• [Texte source]
= = = = =

Tous ont leurs papiers officiels à portée de main. Mohammad n’a que 23 ans, il a déposé sa demande d’asile il y a trois mois. “Pas d’hôtel, pas de CADA, déplore-t-il en anglais, j’ai dit à la plateforme asile que je voudrais des cours de langue, mais il n’y a rien”. En Afghanistan, il était étudiant. Il lève les yeux au ciel avec un sourire triste quand on lui demande si ce sont des problèmes politiques qui l’ont poussé à l’exil. “Ce sont des gens qui viennent de pays en guerre, il n’y a vraiment aucune excuse” à leur refuser un hébergement, constate Christiane Russel, une militante du Réseau éducation sans frontières (RESF) venue soutenir la manifestation. Pour elle, il est clair que la situation s’aggrave au fil des années.
À l’écart, Arif, 26 ans, a la mine épuisée. Il fait bien plus que son âge. Pour parvenir en France depuis le Pakistan dont il est originaire, il se souvient des pays traversés. “Bulgarie, Serbie, Italie…”. Et c’est dans le premier de ces pays que ses empreintes ont été enregistrées. Il fait donc l’objet d’une procédure Dublin. Par deux fois il a été placé au centre de rétention en vue d’être renvoyé en Bulgarie. Par deux fois il s’y est opposé. “Je n’ai jamais rien eu ici, jamais de docteur, jamais de CADA, jamais d’hôtel”, balbutie-t-il en français. Voilà 18 mois qu’il est à Marseille, vivotant “un jour ici, un jour ailleurs”, entre les amis et les unités d’hébergement d’urgence. Quand on l’interroge sur sa santé, il répond abruptement : “Ça va pas.” Ironie du sort, pour échapper à des criminels en Afghanistan, il s’était fait porter pâle pour se cacher dans un hôpital. Une militante l’oriente vers une permanence médicale ouverte à tous à la Timone, dont il n’avait jusqu’ici jamais entendu parler.

= = = = =

• [Données à examiner]
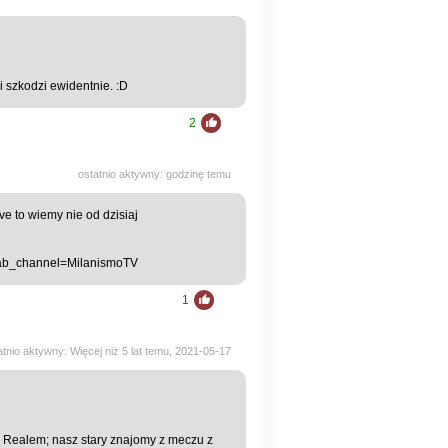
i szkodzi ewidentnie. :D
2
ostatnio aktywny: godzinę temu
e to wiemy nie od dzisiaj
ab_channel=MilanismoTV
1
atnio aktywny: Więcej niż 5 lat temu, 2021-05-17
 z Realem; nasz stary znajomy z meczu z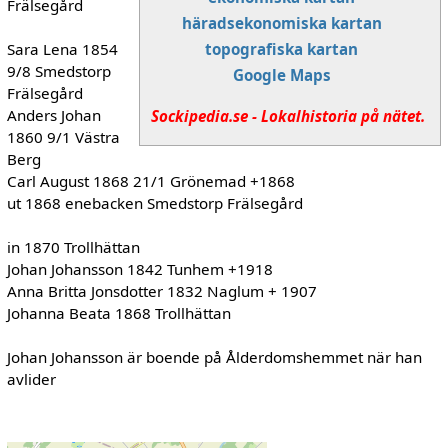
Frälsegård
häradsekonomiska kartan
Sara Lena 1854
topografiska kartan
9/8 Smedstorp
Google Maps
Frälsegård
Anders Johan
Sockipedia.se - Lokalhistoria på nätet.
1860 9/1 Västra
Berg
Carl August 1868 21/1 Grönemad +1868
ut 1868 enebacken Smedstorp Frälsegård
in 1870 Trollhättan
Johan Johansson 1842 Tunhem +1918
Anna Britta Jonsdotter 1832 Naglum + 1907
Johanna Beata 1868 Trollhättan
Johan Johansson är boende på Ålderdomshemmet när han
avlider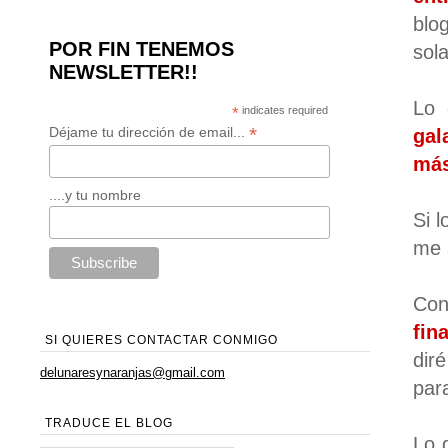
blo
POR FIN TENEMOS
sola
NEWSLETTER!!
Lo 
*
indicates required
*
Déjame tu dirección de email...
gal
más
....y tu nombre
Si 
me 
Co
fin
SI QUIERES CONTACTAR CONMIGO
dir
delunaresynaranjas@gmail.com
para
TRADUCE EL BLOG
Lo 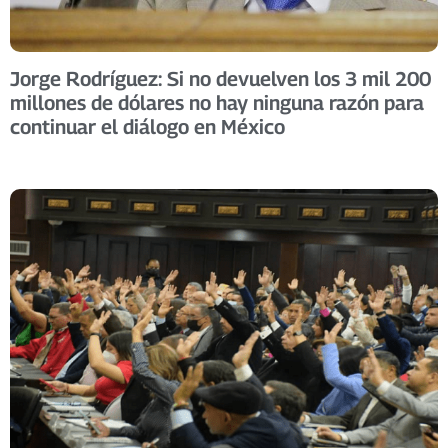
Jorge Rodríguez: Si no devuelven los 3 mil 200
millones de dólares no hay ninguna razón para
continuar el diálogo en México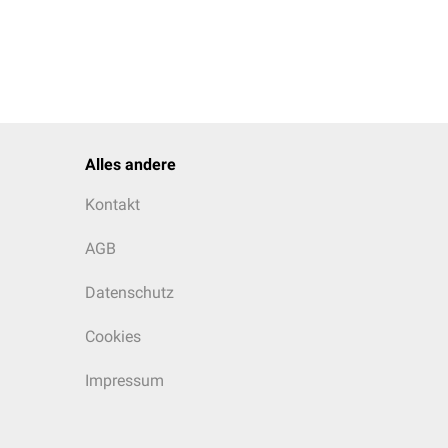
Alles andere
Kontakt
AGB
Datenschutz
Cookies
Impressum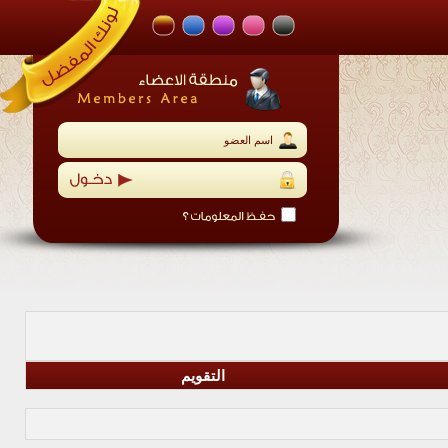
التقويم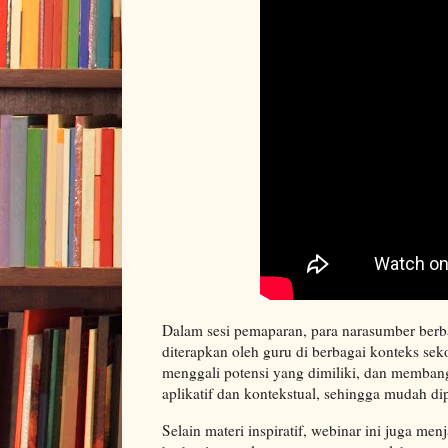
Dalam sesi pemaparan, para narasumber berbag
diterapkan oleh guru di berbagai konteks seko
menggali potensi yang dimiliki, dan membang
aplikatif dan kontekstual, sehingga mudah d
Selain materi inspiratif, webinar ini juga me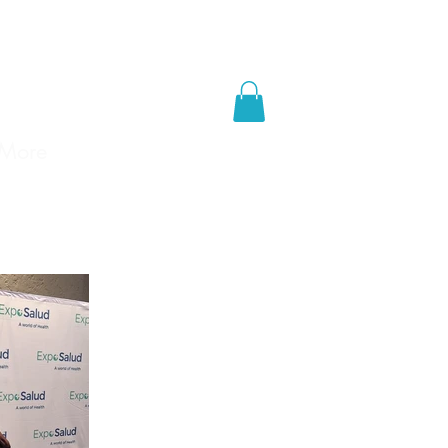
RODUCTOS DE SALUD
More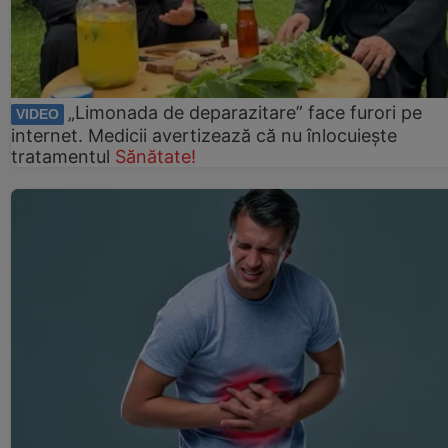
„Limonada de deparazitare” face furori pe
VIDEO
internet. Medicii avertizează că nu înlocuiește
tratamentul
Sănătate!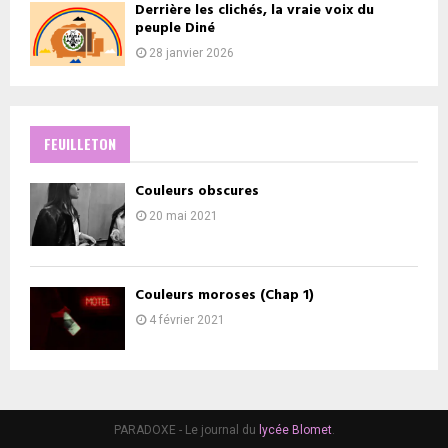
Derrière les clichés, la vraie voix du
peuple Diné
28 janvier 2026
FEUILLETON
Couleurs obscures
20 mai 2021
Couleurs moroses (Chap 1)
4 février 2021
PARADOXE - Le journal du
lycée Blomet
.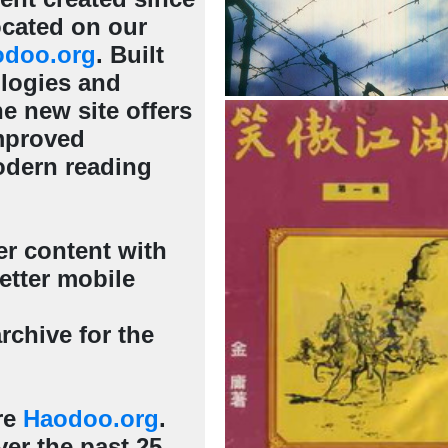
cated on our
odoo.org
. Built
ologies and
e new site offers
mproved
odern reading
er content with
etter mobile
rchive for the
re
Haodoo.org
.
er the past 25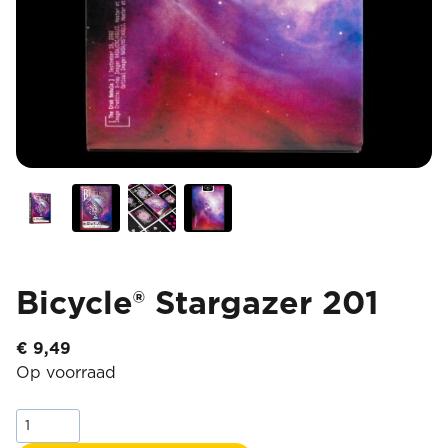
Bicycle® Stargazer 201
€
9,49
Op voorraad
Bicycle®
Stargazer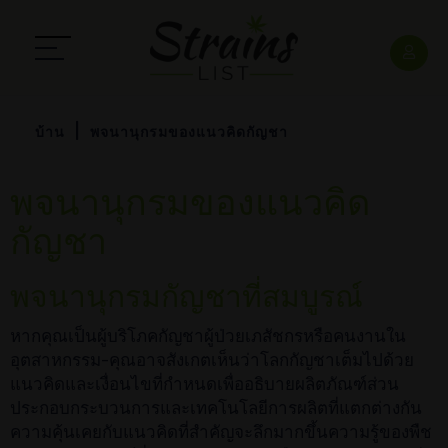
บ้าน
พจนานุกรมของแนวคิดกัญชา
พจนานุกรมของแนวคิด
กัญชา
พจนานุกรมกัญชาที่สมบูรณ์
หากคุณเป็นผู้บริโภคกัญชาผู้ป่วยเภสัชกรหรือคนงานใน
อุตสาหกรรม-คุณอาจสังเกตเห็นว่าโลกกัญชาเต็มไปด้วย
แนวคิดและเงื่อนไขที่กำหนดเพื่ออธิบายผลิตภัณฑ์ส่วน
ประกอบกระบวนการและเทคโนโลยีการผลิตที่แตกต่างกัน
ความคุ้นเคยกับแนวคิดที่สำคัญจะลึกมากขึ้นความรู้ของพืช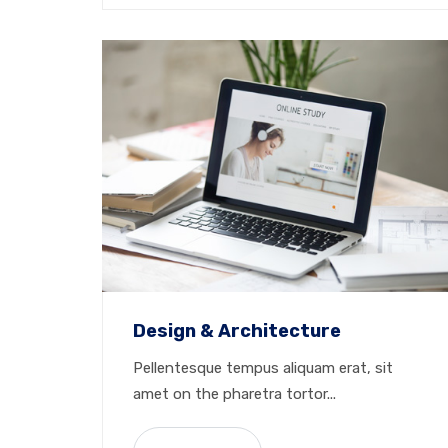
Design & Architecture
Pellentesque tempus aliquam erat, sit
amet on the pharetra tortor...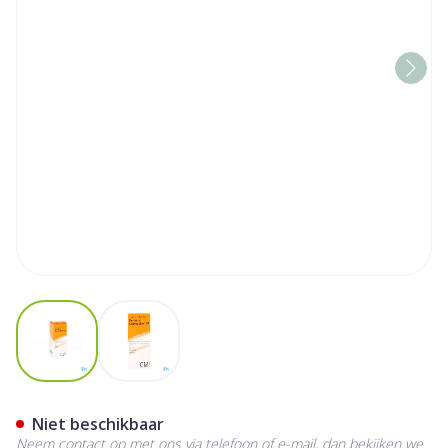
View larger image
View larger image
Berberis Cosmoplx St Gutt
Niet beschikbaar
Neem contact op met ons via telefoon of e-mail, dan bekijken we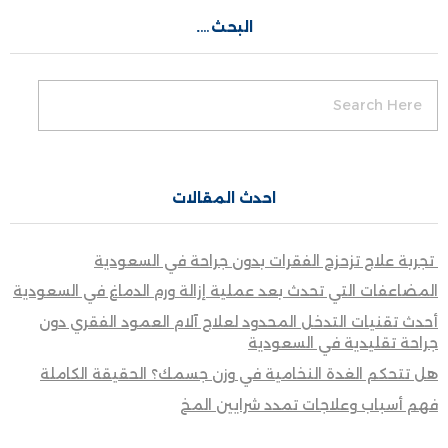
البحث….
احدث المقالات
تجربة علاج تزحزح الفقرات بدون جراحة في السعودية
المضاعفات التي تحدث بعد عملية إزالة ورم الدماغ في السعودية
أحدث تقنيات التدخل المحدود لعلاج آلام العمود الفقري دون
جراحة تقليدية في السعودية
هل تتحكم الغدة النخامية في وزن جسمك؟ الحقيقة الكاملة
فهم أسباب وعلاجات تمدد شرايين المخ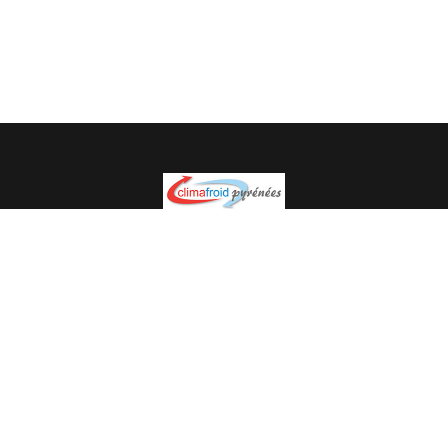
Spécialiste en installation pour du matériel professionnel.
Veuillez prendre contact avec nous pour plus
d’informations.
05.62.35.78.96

= = = = =

• [Tâche assignée A] Traduisez en anglais cette phrase de l'extrait sur les demandeurs d'asile à Marseille : « Pour elle, il est clair que la situation s’aggrave au fil des années. »
• [Tâche assignée B] Recopiez fidèlement le passage de l'extrait sur les demandeurs d'asile à Marseille qui va de « Tous ont leurs » à « fil des années. ».
• [Tâche assignée C] Reprenez l'extrait sur les demandeurs d'asile à Marseille juste après sa dernière phrase et poursuivez-le.

• [Réponse A] In her view, it is clear that the situation has been getting worse over the years.

• [Réponse B]
Tous ont leurs papiers officiels à portée de main. Mohammad n’a que 23 ans, il a déposé sa demande d’asile il y a trois mois. “Pas d’hôtel, pas de CADA, déplore-t-il en anglais, j’ai dit à la plateforme asile que je voudrais des cours de langue, mais il n’y a rien”. En Afghanistan, il était étudiant. Il lève les yeux au ciel avec un sourire triste quand on lui demande si ce sont des problèmes politiques qui l’ont poussé à l’exil. “Ce sont des gens qui viennent de pays en guerre, il n’y a vraiment aucune excuse” à leur refuser un hébergement, constate Christiane Russel, une militante du Réseau éducation sans frontières (RESF) venue soutenir la manifestation. Pour elle, il est clair que la situation s’aggrave au fil des années.

• [Réponse C]
Au cœur du groupe, Azeem, grand jeune homme de 36 ans aux cheveux très noirs séparés par une raie au milieu, a, lui, le statut de réfugié. “Non je ne me sens pas en sécurité ! Pourquoi je me sentirai en sécurité, je vis dans un endroit sans eau et sans électricité ! On demande une maison, du travail et aller à l’école pour apprendre à parler français.”, résume-t-il.
La petite délégation des deux Afghans finit par sortir de l’OFII, une feuille A4 à la main pour que chacun note son nom. “On ne donne pas les noms ! On ne sait pas ce qu’il vont en faire de ce papelard ! Ils travaillent avec la police !”, alerte la gouailleuse Claudine. Mais les arguments des représentants de l’OFII ont convaincu.“Comment ils peuvent les aider si ils n’ont pas leurs noms ?”, appuie Christiane Russel de RESF. “Ne mettez les noms que de ceux qui sont en règle”, suggère-t-elle toutefois. “Ils nous ont bien parlé”, commente Hossein, un des deux membres à avoir pris part à la rencontre. Les promesses arrachées ne sont pourtant pas extraordinaires. “Ils ont dit que peut être dans 15 jours, un mois, ils pourront trouver quelque chose, peut-être pas à Marseille. Mais c’est pas grave.”, détaille-t-il la mine assurée, en gardant un œil sur la liste de noms qui s’allonge.